Plötzlich hat alles einen Namen

Foto: neukirchener-verlag.de

Was passiert eigentlich, wenn wir sprechen lernen? Für die meisten gesunden Menschen stellt sich diese Frage nie. Wer hören und sehen kann, lernt fast von selbst in jungen Jahren seine Muttersprache.

Von Albrecht Schödl

Plötzlich hat alles einen Namen. Schritt für Schritt entdecken wir mehr und mehr die Welt. Wir können uns ausdrücken und sagen, was wir denken und fühlen. Wir können hören, was andere zu uns sagen. Und wir können den Dingen um uns herum einen Namen geben.

Wie anders ist das für Menschen, die nicht sehen und nicht hören können! Die Welt um sie herum bleibt dunkel, sie bekommen nur tastend und riechend etwas mit. Und oft fühlen sie sich nicht verstanden.

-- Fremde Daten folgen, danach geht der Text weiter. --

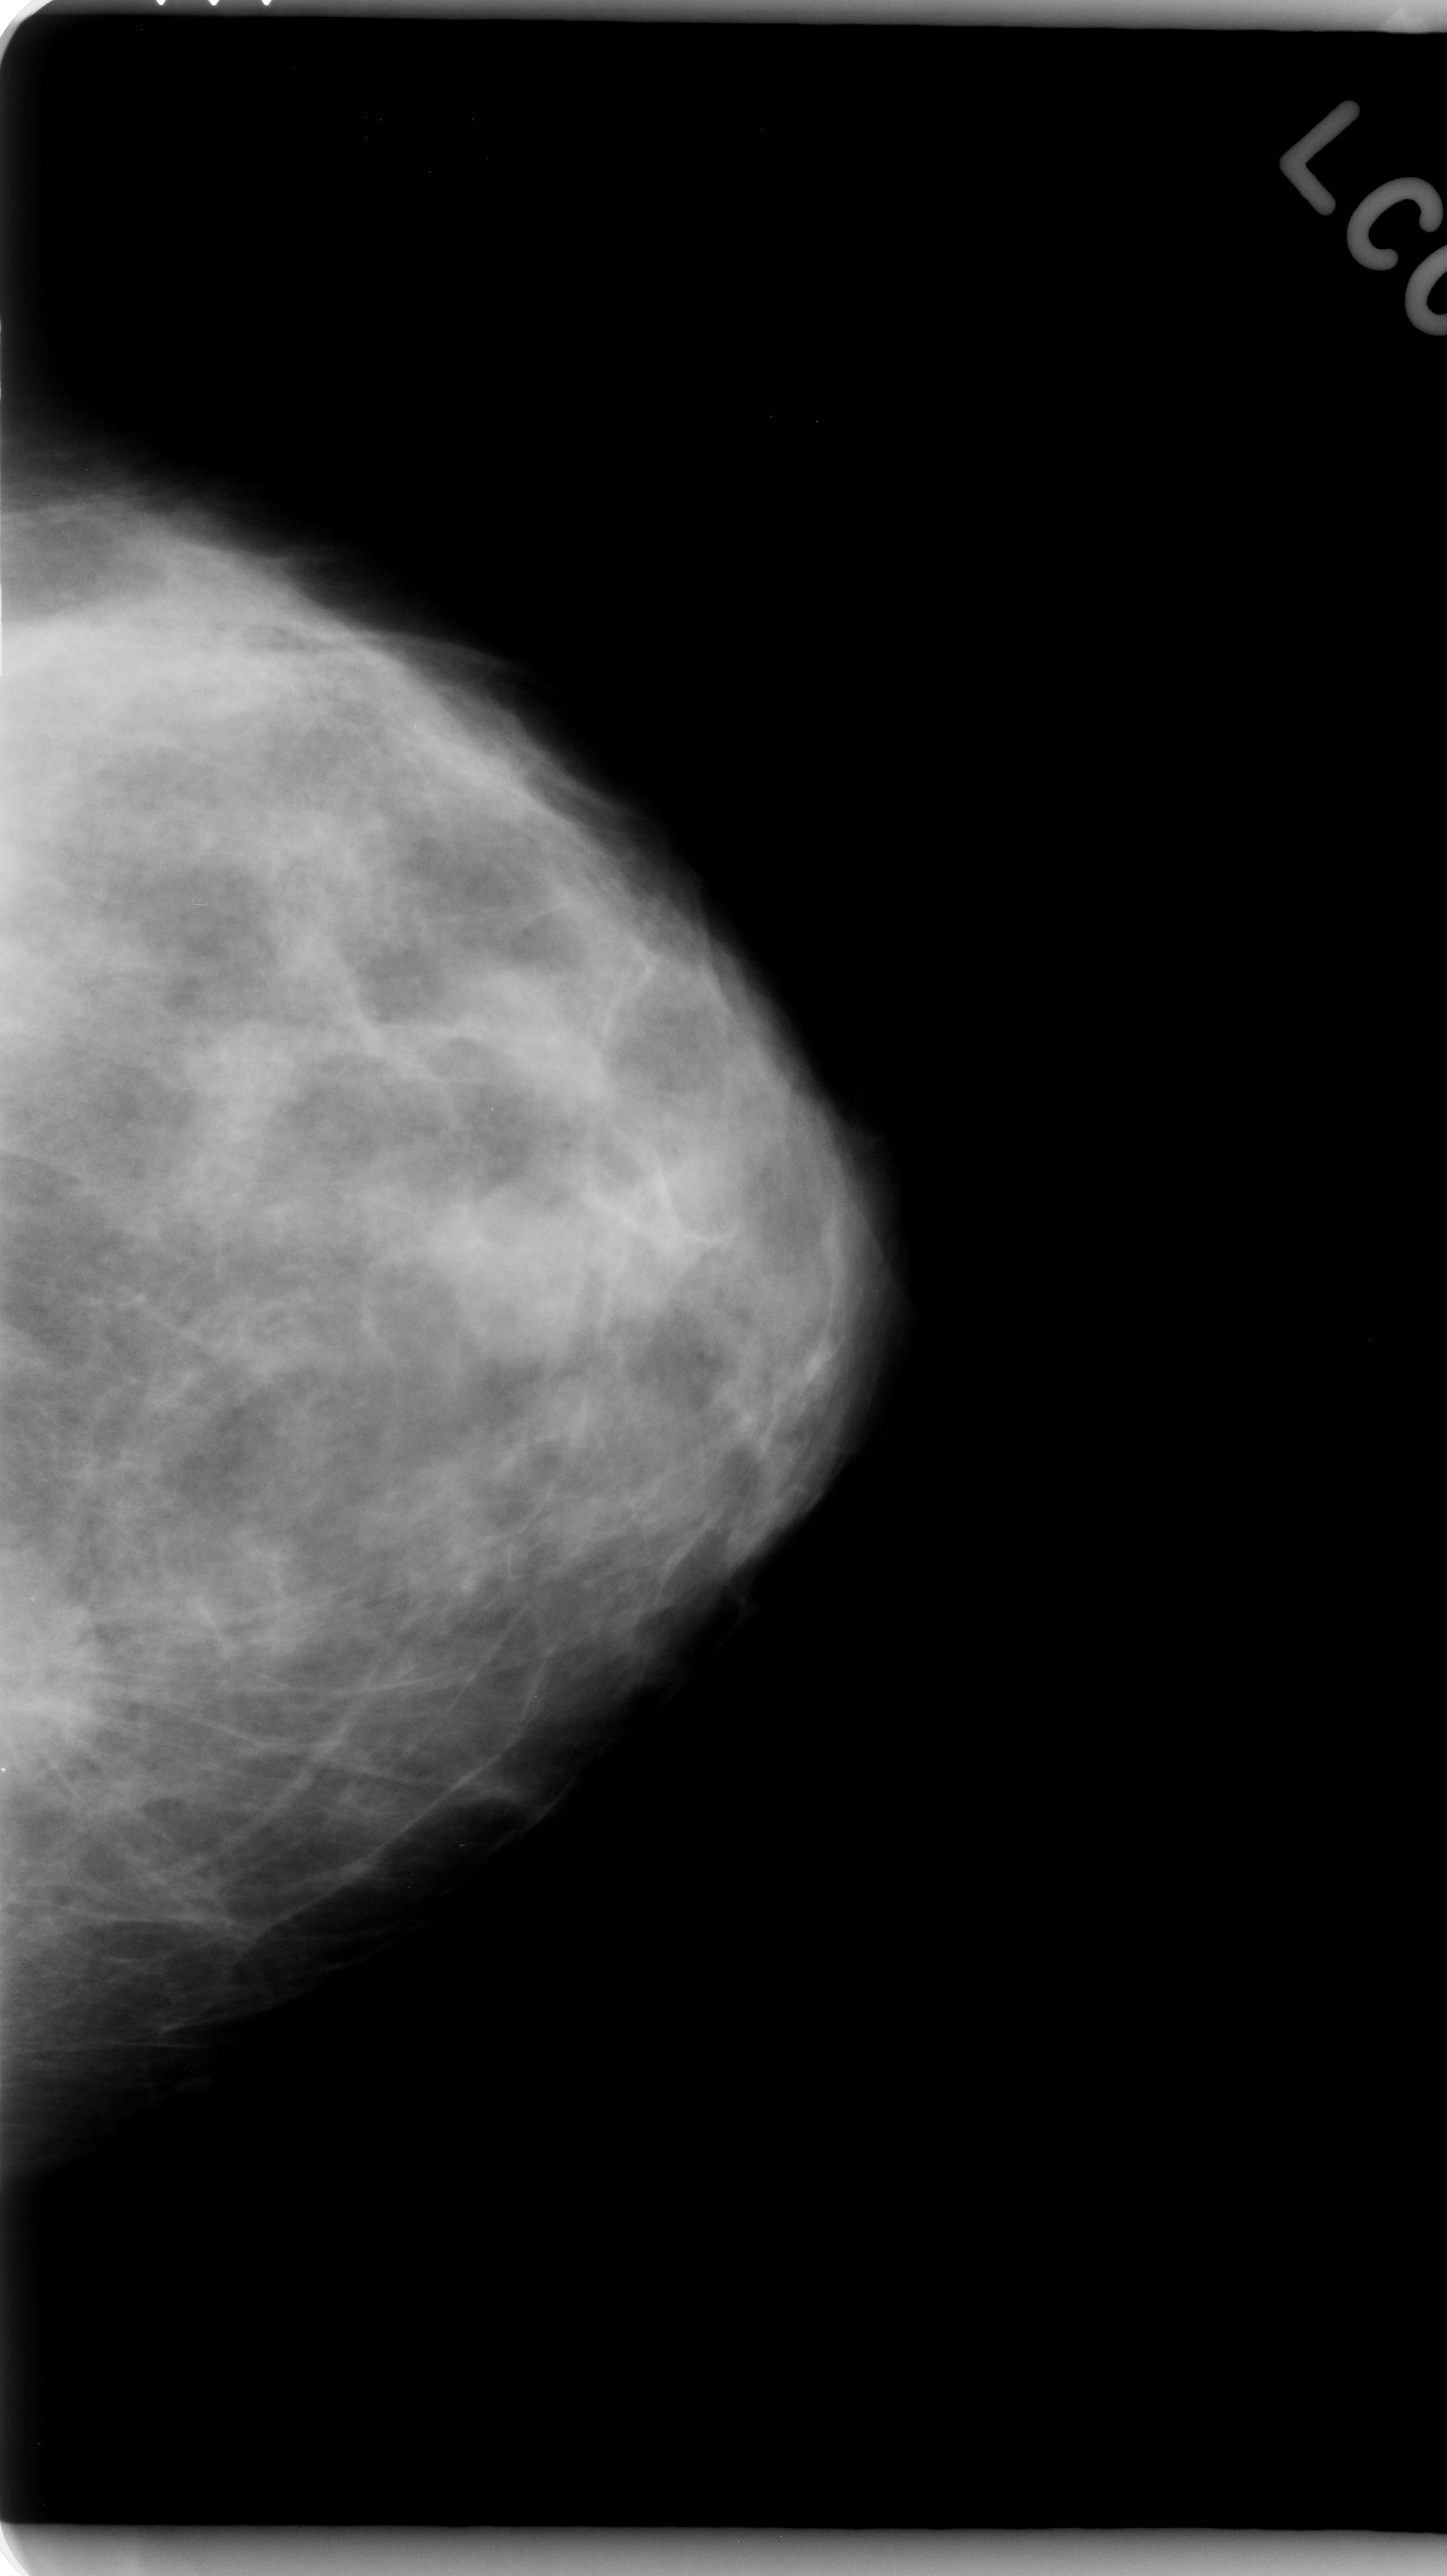
Mammogram (digitized film); left breast; craniocaudal (CC) view; BI-RADS breast density category 3 (scale 1–4).
- Marked findings (only marked abnormalities are described; nothing is implied about the rest of the image): mass, shape irregular, margins spiculated; BI-RADS assessment category 5; subtlety rating 5 on a 1 (subtle) to 5 (obvious) scale; pathology (as recorded): malignant.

Dagmar Petrick erzählt in ihrem neuen Jugendbuch von der Kindheit der taubblinden Helen Keller (1880 bis 1968), die zu einer der bekanntesten Schriftstellerinnen Amerikas werden sollte. Als erwachsene Frau ermutigte Keller weltweit ausgegrenzte und benachteiligte Menschen, die Hoffnung nicht aufzugeben und einen Weg aus der Dunkelheit zu finden. Weil es ihr gelang, die Grenzen ihrer körperlichen Beeinträchtigungen zu überwinden, konnte sie zur einflussreichen Sprecherin für Blinde und Taube werden.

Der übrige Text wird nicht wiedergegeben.